Greek Life at Trinity College

Greek Life is present on Trinity’s campus. According to College Board – my nearly “end all be all” when I was looking for quick facts about schools in high school – 20% of men join fraternities and 16% of women join sororities. Some schools allow first year students to enter “recruitment” or “rush” during their first semester. At Trinity, students cannot do so until their second year. I think this is beneficial, as it allows students time to get to know other details of the school before committing to this process.

While I do think that Greek Life is a big aspect of Trinity’s social culture, I do not think that it is the only option. During my freshman year I was indifferent to the idea of joining Greek Life. This past fall I made my decision to register to recruit. Recruitment — a scheduled, monitored and dry process — began with a meeting on a Sunday afternoon with all potential new members, Rho Gammas, and Rush Chairs from each of the fraternities and sororities. There were two nights of “formal recruitment” that followed. On these nights, potential new members were toured around all of the houses in small groups. Women at Trinity have the option between five societies: Kappa Kappa Gamma, Ivy Society, Cleo of AX, St. Anthony’s Hall, and Zeta Omega Eta. Kappa Kappa Gamma and Ivy Society are all women. Cleo and St. Anthony’s Hall are made up of both men and women. Zeta Omega Eta is a non-traditional feminist sorority. Because it is non-traditional it was not included on formal recruitment night tours. On the fourth evening, all potential new members have informal recruitment. At our group’s discretion, we revisited the sororities that we felt most interested in or connected to. The fifth evening is “preference night.” On preference night, the sororities and fraternities host events at different times for potential new members to return where they are ultimately hoping to get a “bid.” The sixth day, Friday, is bid day.
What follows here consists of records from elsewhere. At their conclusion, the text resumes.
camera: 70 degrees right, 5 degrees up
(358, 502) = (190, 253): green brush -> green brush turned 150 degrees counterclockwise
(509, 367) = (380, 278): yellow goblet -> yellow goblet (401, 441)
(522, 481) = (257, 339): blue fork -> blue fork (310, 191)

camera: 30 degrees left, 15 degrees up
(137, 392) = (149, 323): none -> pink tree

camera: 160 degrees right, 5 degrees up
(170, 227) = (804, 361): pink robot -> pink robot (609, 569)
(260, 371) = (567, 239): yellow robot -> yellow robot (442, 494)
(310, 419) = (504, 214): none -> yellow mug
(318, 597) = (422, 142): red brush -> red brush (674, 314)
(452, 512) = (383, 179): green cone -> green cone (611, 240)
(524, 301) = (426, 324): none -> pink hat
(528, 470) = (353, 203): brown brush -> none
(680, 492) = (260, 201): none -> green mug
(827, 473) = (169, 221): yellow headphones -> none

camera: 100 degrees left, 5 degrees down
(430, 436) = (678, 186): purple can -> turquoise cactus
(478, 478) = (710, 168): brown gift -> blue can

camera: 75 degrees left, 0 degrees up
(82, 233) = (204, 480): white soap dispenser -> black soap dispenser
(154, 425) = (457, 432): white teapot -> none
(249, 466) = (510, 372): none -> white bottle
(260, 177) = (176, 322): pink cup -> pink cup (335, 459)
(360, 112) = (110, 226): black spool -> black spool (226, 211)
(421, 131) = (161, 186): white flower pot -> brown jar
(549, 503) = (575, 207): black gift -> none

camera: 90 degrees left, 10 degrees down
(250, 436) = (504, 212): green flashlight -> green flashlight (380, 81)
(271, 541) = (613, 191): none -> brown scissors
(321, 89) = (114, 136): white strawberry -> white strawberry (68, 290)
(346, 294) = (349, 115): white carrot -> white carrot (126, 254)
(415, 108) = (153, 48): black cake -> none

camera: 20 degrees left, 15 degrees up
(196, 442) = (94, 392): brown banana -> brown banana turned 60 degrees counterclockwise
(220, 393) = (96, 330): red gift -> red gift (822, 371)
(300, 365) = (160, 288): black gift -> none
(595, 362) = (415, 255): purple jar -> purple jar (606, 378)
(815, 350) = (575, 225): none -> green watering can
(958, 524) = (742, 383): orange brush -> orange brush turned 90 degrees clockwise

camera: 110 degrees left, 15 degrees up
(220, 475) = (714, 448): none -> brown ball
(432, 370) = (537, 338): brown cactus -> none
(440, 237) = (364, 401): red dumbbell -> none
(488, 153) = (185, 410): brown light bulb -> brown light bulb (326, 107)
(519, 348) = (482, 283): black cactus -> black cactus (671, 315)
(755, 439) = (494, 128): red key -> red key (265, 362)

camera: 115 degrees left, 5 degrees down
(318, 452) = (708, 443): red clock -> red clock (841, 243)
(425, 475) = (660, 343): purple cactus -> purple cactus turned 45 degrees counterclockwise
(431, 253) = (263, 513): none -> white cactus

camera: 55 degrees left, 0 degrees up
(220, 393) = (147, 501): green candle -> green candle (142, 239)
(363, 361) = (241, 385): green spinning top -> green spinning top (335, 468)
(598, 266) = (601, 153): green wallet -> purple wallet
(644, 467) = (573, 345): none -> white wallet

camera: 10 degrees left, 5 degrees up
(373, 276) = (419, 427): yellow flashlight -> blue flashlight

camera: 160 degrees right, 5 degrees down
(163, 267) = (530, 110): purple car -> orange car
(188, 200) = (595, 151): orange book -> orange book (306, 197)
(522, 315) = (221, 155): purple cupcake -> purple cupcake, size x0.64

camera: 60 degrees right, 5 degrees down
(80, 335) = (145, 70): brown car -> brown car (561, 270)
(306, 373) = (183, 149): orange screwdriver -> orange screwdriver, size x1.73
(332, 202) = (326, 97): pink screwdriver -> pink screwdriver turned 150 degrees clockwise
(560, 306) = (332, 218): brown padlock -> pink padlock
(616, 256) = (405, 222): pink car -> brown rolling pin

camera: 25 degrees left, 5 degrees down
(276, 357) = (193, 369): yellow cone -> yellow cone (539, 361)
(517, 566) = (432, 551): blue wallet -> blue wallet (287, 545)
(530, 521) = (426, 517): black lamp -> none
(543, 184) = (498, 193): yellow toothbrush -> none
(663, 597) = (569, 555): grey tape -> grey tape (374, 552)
I received my bid from Kappa Kappa Gamma. Since then I have completed the ten-day initiation process for new members that Trinity has required for the past two years. At other schools, this process can be spread out over six to ten weeks. During initiation we carried out the same rituals and traditions that have been occurring since Kappa’s founding in 1870. I am so happy with my decision to join a sorority at Trinity. I think that this opportunity will allow me to continue to meet other students and get in involved in more service options in the Hartford area.